If the latter, I'd always worry if it was configured right.
-- hendrik
(Score: 2) by RS3 on Monday April 10, @01:35AM (2 children)
They had mechanism to connect to the 'net. We only ran power and HDMI. In the setup process they asked for WiFi password, but we just hit "skip". One or two menu steps asked if we wanted to enter our Amazon Prime or Netflix or ... but you could keep hitting "skip".
After all that, they performed flawlessly.
Of course it remains to be seen in the long run, but I'm pretty confident they'll be perfectly stable.
(Score: 2) by hendrikboom on Monday April 10, @08:27PM (1 child)
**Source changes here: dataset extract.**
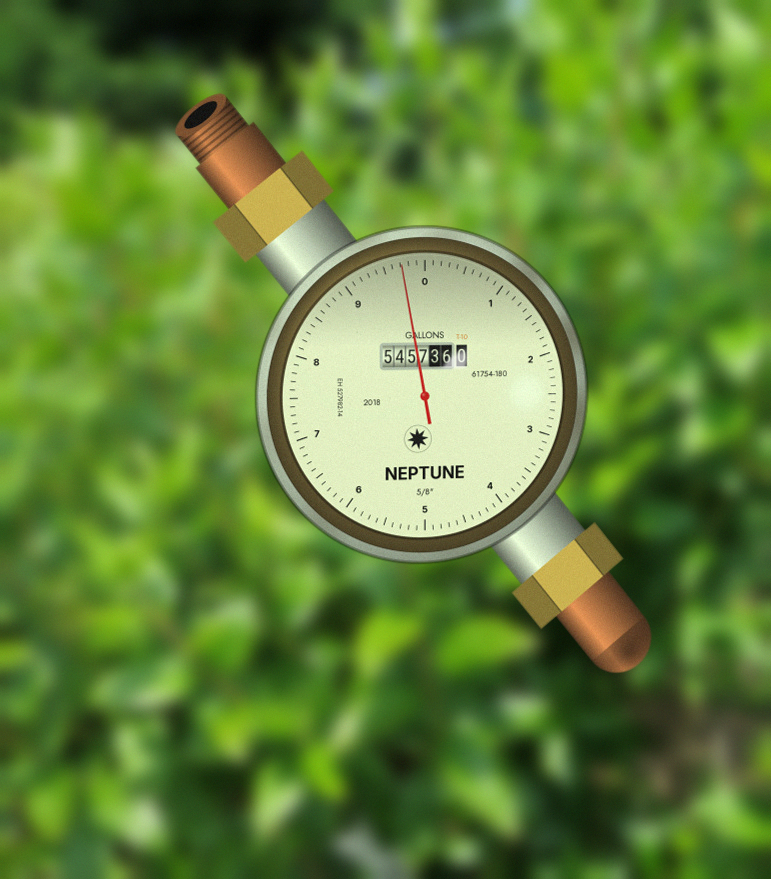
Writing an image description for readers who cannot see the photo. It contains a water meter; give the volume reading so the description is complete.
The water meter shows 5457359.7 gal
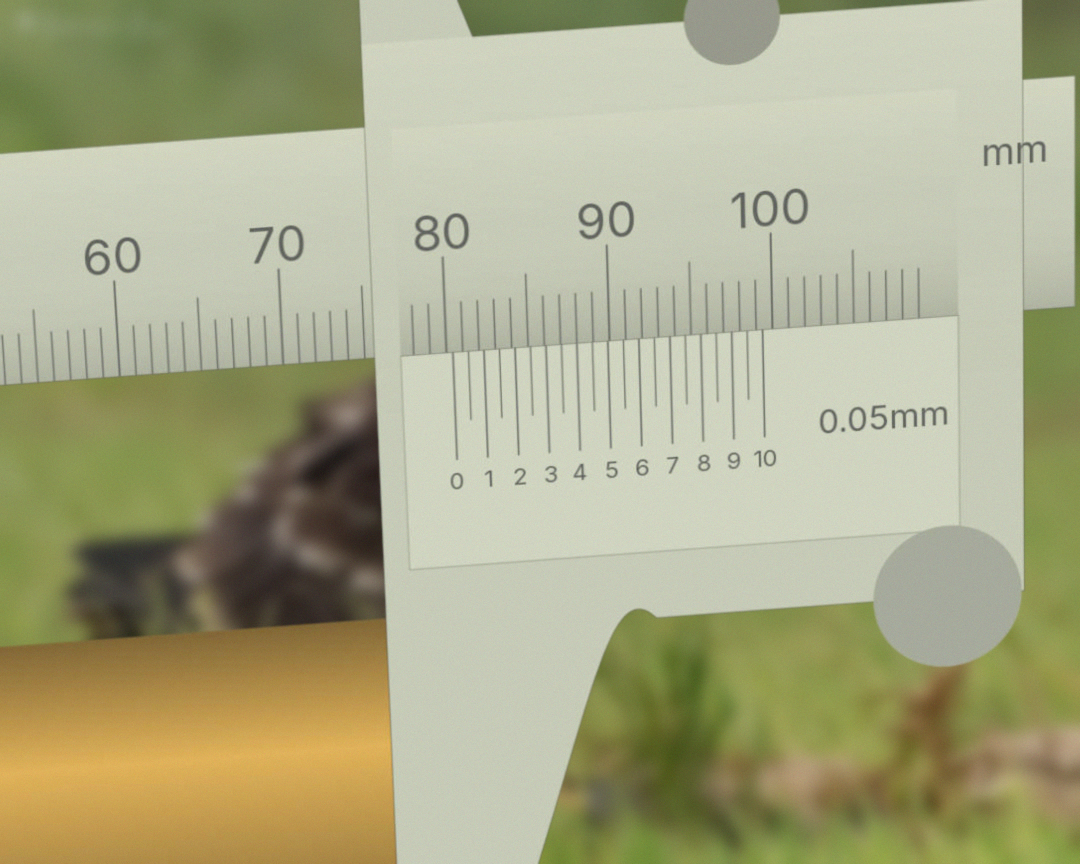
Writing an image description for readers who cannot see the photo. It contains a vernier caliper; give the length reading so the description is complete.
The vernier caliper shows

I wonder if they'd connect to wifi anyway if the wifi happened not to have a password.
(Score: 2) by RS3 on Tuesday April 11, @12:34AM
Fortunately most Wifi spots have passwords now. It would be pretty easy to test with a wireshark or similar packet sniffer. The aforementioned TVs are not mine, but I just got a couple of other "smart" TVs for repair and I might try testing what you asked about. It will be several weeks before I'll be able to work on them though.
TBH I was skeptical that the new Sonys would let you run them without Internet access, but I'm very happy that they do work perfectly.